During TCU’s 12-1 2014 season, Boykin made the quarterback position fully his, and the team looked almost as good as the 2010 version. Last year, Boykin led the Frogs to a respectable 10-2 regular season that culminated with the Valero Alamo Bowl against the Oregon Ducks. Boykin, a sure bet for an early slot in the NFL draft, inexplicably imploded the night before the big game and got arrested during a bar fight. Give Coach P credit –– if you screw up publicly on his team, you’re on the bench, no matter how much that hurts. True to form, the coach benched Boykin for backup Bram Kohlhausen, who spent the first half whiffing passes. At halftime, that old Patterson mojo kicked in. Kohlhausen morphed into a demon, leading the Frogs to an insane 47-41 comeback in easily the most exciting bowl game that year.

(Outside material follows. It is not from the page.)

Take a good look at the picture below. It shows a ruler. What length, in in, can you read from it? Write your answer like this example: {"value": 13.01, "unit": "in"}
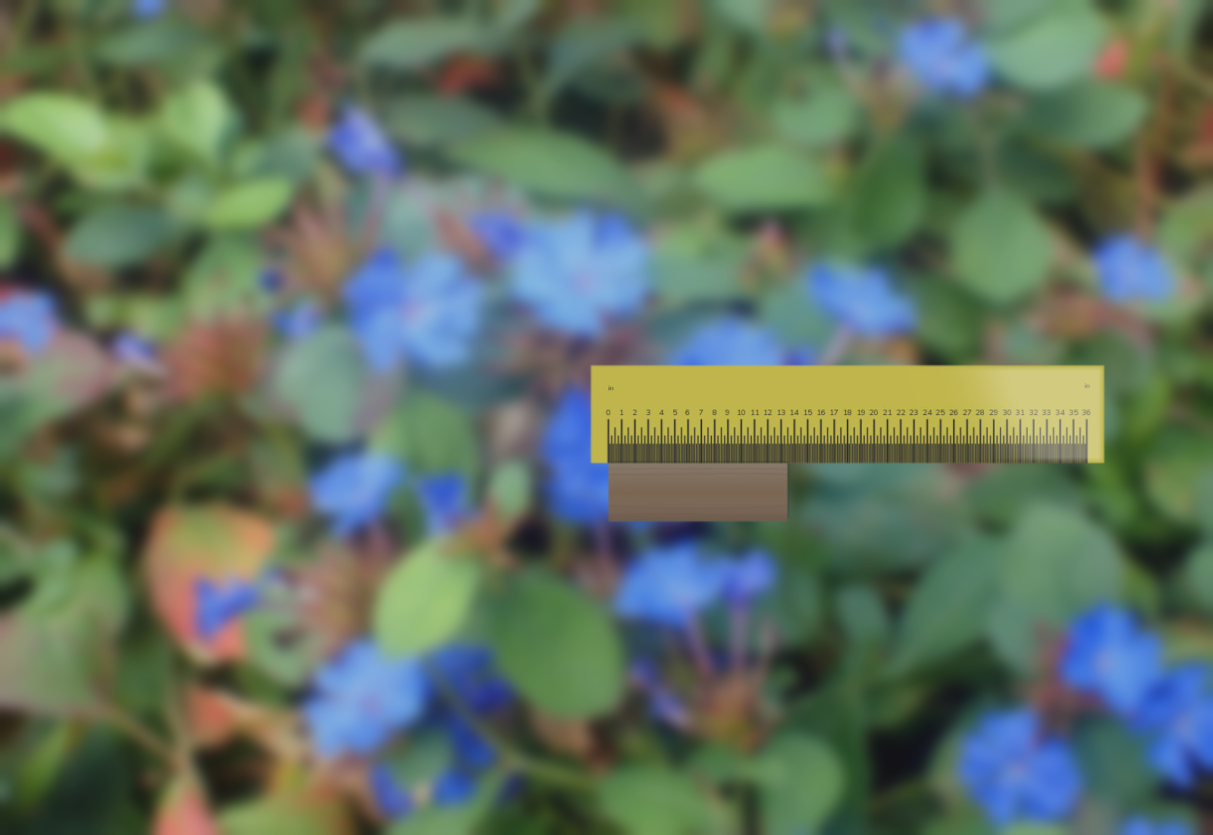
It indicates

Looking for someone to blame for the team’s current woes, I am purposefully ignoring Patterson, the winningest coach in school history. When your kicker’s missing routine field goals and your QB and receivers can’t connect on simple flare patterns, it’s probably not the coach.

Which brings us back to this mediocre year. TCU still got a bowl game bid –– the 14th in Patterson’s 16-year tenure. Despite some bright moments, including a long Hill pass that John Diarse magically grabbed the end zone, two field goal attempts and a PAT failed. TCU lost to the equally mediocre Georgia Bulldogs by eight. After the game, Coach P told it like it was.

“Bottom line,” he told ESPN, “it’s our fault.”